◆ Given task
Reproduce every line of the material below character for character, without changing, adding, or omitting anything.

[Begin]

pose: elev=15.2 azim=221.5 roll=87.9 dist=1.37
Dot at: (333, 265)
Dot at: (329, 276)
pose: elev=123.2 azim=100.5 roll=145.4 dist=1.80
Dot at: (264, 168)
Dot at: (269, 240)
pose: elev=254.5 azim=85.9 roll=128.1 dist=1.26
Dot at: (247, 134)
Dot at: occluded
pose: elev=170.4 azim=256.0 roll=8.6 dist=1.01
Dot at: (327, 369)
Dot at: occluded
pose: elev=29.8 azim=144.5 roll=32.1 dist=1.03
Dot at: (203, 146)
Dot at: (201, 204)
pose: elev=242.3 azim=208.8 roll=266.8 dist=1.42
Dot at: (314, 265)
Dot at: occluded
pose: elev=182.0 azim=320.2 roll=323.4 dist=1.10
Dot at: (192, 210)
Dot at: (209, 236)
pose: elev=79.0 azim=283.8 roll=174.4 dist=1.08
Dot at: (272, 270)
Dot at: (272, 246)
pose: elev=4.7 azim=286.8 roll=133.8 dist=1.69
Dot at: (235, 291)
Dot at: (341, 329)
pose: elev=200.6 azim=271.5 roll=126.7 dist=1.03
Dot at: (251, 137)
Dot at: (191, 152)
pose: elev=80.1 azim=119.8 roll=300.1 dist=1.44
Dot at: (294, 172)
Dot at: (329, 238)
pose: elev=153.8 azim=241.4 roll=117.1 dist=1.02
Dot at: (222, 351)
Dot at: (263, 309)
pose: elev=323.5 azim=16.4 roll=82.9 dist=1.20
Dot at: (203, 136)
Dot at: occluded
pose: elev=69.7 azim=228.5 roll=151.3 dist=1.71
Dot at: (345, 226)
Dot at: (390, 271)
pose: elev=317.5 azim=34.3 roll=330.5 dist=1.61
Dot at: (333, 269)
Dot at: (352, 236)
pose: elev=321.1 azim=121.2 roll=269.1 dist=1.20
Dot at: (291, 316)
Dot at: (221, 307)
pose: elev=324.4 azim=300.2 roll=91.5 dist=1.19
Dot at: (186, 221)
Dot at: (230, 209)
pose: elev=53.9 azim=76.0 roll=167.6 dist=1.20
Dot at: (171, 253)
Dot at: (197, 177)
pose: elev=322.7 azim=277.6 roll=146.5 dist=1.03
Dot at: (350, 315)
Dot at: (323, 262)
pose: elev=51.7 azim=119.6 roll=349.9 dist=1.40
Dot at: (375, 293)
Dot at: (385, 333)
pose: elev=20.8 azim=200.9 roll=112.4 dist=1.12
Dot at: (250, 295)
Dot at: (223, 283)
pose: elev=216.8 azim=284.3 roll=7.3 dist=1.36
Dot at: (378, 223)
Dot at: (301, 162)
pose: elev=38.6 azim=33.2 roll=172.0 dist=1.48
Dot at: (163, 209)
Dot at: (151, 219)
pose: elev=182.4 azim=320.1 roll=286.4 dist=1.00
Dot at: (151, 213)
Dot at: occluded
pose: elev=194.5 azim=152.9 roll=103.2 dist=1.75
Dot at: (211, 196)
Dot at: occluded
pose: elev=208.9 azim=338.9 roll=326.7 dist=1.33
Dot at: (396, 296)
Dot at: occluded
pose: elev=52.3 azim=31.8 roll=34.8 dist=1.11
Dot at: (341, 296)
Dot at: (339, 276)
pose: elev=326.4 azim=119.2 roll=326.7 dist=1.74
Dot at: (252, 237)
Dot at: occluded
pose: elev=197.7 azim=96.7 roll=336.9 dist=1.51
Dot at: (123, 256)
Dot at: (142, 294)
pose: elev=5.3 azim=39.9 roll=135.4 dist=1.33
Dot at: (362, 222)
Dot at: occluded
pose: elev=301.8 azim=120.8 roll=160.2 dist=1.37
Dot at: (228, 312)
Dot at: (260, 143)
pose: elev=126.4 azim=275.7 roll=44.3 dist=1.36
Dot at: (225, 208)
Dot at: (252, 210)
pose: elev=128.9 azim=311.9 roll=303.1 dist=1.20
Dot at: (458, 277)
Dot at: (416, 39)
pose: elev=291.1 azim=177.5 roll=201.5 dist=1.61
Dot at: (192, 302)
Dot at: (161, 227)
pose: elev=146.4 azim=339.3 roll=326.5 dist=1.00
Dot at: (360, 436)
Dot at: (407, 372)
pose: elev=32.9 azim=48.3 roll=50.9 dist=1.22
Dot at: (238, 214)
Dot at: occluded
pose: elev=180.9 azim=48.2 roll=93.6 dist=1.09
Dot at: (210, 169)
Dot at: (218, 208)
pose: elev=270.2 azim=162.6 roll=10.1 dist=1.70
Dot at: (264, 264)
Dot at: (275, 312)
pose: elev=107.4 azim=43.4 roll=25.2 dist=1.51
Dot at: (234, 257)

[End]

◆ Task answer
pose: elev=15.2 azim=221.5 roll=87.9 dist=1.37
Dot at: (333, 265)
Dot at: (329, 276)
pose: elev=123.2 azim=100.5 roll=145.4 dist=1.80
Dot at: (264, 168)
Dot at: (269, 240)
pose: elev=254.5 azim=85.9 roll=128.1 dist=1.26
Dot at: (247, 134)
Dot at: occluded
pose: elev=170.4 azim=256.0 roll=8.6 dist=1.01
Dot at: (327, 369)
Dot at: occluded
pose: elev=29.8 azim=144.5 roll=32.1 dist=1.03
Dot at: (203, 146)
Dot at: (201, 204)
pose: elev=242.3 azim=208.8 roll=266.8 dist=1.42
Dot at: (314, 265)
Dot at: occluded
pose: elev=182.0 azim=320.2 roll=323.4 dist=1.10
Dot at: (192, 210)
Dot at: (209, 236)
pose: elev=79.0 azim=283.8 roll=174.4 dist=1.08
Dot at: (272, 270)
Dot at: (272, 246)
pose: elev=4.7 azim=286.8 roll=133.8 dist=1.69
Dot at: (235, 291)
Dot at: (341, 329)
pose: elev=200.6 azim=271.5 roll=126.7 dist=1.03
Dot at: (251, 137)
Dot at: (191, 152)
pose: elev=80.1 azim=119.8 roll=300.1 dist=1.44
Dot at: (294, 172)
Dot at: (329, 238)
pose: elev=153.8 azim=241.4 roll=117.1 dist=1.02
Dot at: (222, 351)
Dot at: (263, 309)
pose: elev=323.5 azim=16.4 roll=82.9 dist=1.20
Dot at: (203, 136)
Dot at: occluded
pose: elev=69.7 azim=228.5 roll=151.3 dist=1.71
Dot at: (345, 226)
Dot at: (390, 271)
pose: elev=317.5 azim=34.3 roll=330.5 dist=1.61
Dot at: (333, 269)
Dot at: (352, 236)
pose: elev=321.1 azim=121.2 roll=269.1 dist=1.20
Dot at: (291, 316)
Dot at: (221, 307)
pose: elev=324.4 azim=300.2 roll=91.5 dist=1.19
Dot at: (186, 221)
Dot at: (230, 209)
pose: elev=53.9 azim=76.0 roll=167.6 dist=1.20
Dot at: (171, 253)
Dot at: (197, 177)
pose: elev=322.7 azim=277.6 roll=146.5 dist=1.03
Dot at: (350, 315)
Dot at: (323, 262)
pose: elev=51.7 azim=119.6 roll=349.9 dist=1.40
Dot at: (375, 293)
Dot at: (385, 333)
pose: elev=20.8 azim=200.9 roll=112.4 dist=1.12
Dot at: (250, 295)
Dot at: (223, 283)
pose: elev=216.8 azim=284.3 roll=7.3 dist=1.36
Dot at: (378, 223)
Dot at: (301, 162)
pose: elev=38.6 azim=33.2 roll=172.0 dist=1.48
Dot at: (163, 209)
Dot at: (151, 219)
pose: elev=182.4 azim=320.1 roll=286.4 dist=1.00
Dot at: (151, 213)
Dot at: occluded
pose: elev=194.5 azim=152.9 roll=103.2 dist=1.75
Dot at: (211, 196)
Dot at: occluded
pose: elev=208.9 azim=338.9 roll=326.7 dist=1.33
Dot at: (396, 296)
Dot at: occluded
pose: elev=52.3 azim=31.8 roll=34.8 dist=1.11
Dot at: (341, 296)
Dot at: (339, 276)
pose: elev=326.4 azim=119.2 roll=326.7 dist=1.74
Dot at: (252, 237)
Dot at: occluded
pose: elev=197.7 azim=96.7 roll=336.9 dist=1.51
Dot at: (123, 256)
Dot at: (142, 294)
pose: elev=5.3 azim=39.9 roll=135.4 dist=1.33
Dot at: (362, 222)
Dot at: occluded
pose: elev=301.8 azim=120.8 roll=160.2 dist=1.37
Dot at: (228, 312)
Dot at: (260, 143)
pose: elev=126.4 azim=275.7 roll=44.3 dist=1.36
Dot at: (225, 208)
Dot at: (252, 210)
pose: elev=128.9 azim=311.9 roll=303.1 dist=1.20
Dot at: (458, 277)
Dot at: (416, 39)
pose: elev=291.1 azim=177.5 roll=201.5 dist=1.61
Dot at: (192, 302)
Dot at: (161, 227)
pose: elev=146.4 azim=339.3 roll=326.5 dist=1.00
Dot at: (360, 436)
Dot at: (407, 372)
pose: elev=32.9 azim=48.3 roll=50.9 dist=1.22
Dot at: (238, 214)
Dot at: occluded
pose: elev=180.9 azim=48.2 roll=93.6 dist=1.09
Dot at: (210, 169)
Dot at: (218, 208)
pose: elev=270.2 azim=162.6 roll=10.1 dist=1.70
Dot at: (264, 264)
Dot at: (275, 312)
pose: elev=107.4 azim=43.4 roll=25.2 dist=1.51
Dot at: (234, 257)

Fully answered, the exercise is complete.